Employees at another Amazon facility in Alabama last month voted decisively against forming a union, a move labour activists had hoped would lead to similar efforts throughout the company.

Amazon said the new order fulfillment centre would be built near a new Mazda Toyota vehicle factory that's being constructed west of Huntsville in Limestone County, Alabama in the United States [File: Pascal Rossignol/Reuters]

Amazon announced plans for a new warehouse that will bring more than 500 jobs to north Alabama in the United States just weeks after workers at another company facility in the state soundly defeated a push for unionisation.

The company said the 93,000-square-metre (1 million-square-foot) order fulfilment centre would be built near a new Mazda Toyota vehicle factory that’s being constructed west of Huntsville in Limestone County.

“Amazon employees will pick, pack, and ship bulky or larger-sized customer items such as patio furniture, outdoor equipment, or rugs,” Owen Torres, a company spokesperson, said in a statement Tuesday.

Amazon already has warehouses near Mobile and in suburban Birmingham, where employees last month voted decisively against forming a union to cut off a drive that labour activists had hoped would lead to similar efforts throughout the company.

The union push at Bessemer, located just west of Birmingham, was the biggest in the 26-year history of the online seller and only the second time that an organising move from within the company had come to a vote.

Since the start of the US coronavirus outbreak, shoppers have relied increasingly on Amazon for delivery of home staples and supplies.

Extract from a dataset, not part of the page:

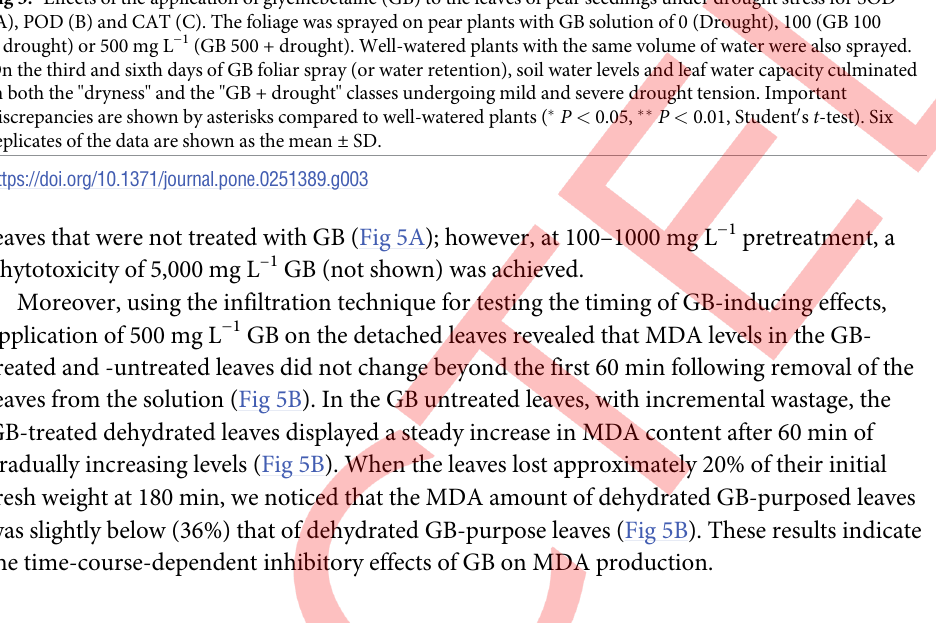
Fig 3. Effects of the application of glycinebetaine (GB) to the leaves of pear seedlings under drought stress for SOD (A), POD (B) and CAT (C). The foliage was sprayed on pear plants with GB solution of 0 (Drought), 100 (GB 100 + drought) or 500 mg L − 1 (GB 500 + drought). Well-watered plants with the same volume of water were also sprayed. On the third and sixth days of GB foliar spray (or water retention), soil water levels and leaf water capacity culminated in both the "dryness" and the "GB + drought" classes undergoing mild and severe drought tension. Important discrepancies are shown by asterisks compared to well-watered plants ( � P < 0.05, �� P < 0.01, Student 0 s t -test). Six replicates of the data are shown as the mean ± SD.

While brick-and-mortar stores closed, Amazon posted four consecutive record quarterly profits, attracted more than 200 million Prime loyalty subscribers, and recruited over 500,000 workers to keep up with surging consumer demand.

That has kept the world’s largest online retailer at the centre of workplace tumult.

Its warehouse in Bessemer this winter became a rallying point for organised labour, hoping staff would form Amazon’s first US union and inspire similar efforts nationwide.

Workers ultimately rejected the union bid by a more than two-to-one margin, but Chief Executive Jeff Bezos said the saga showed how the company had to do better for employees.

The company has also been facing litigation in New York over whether it put profit ahead of worker safety in the COVID-19 pandemic.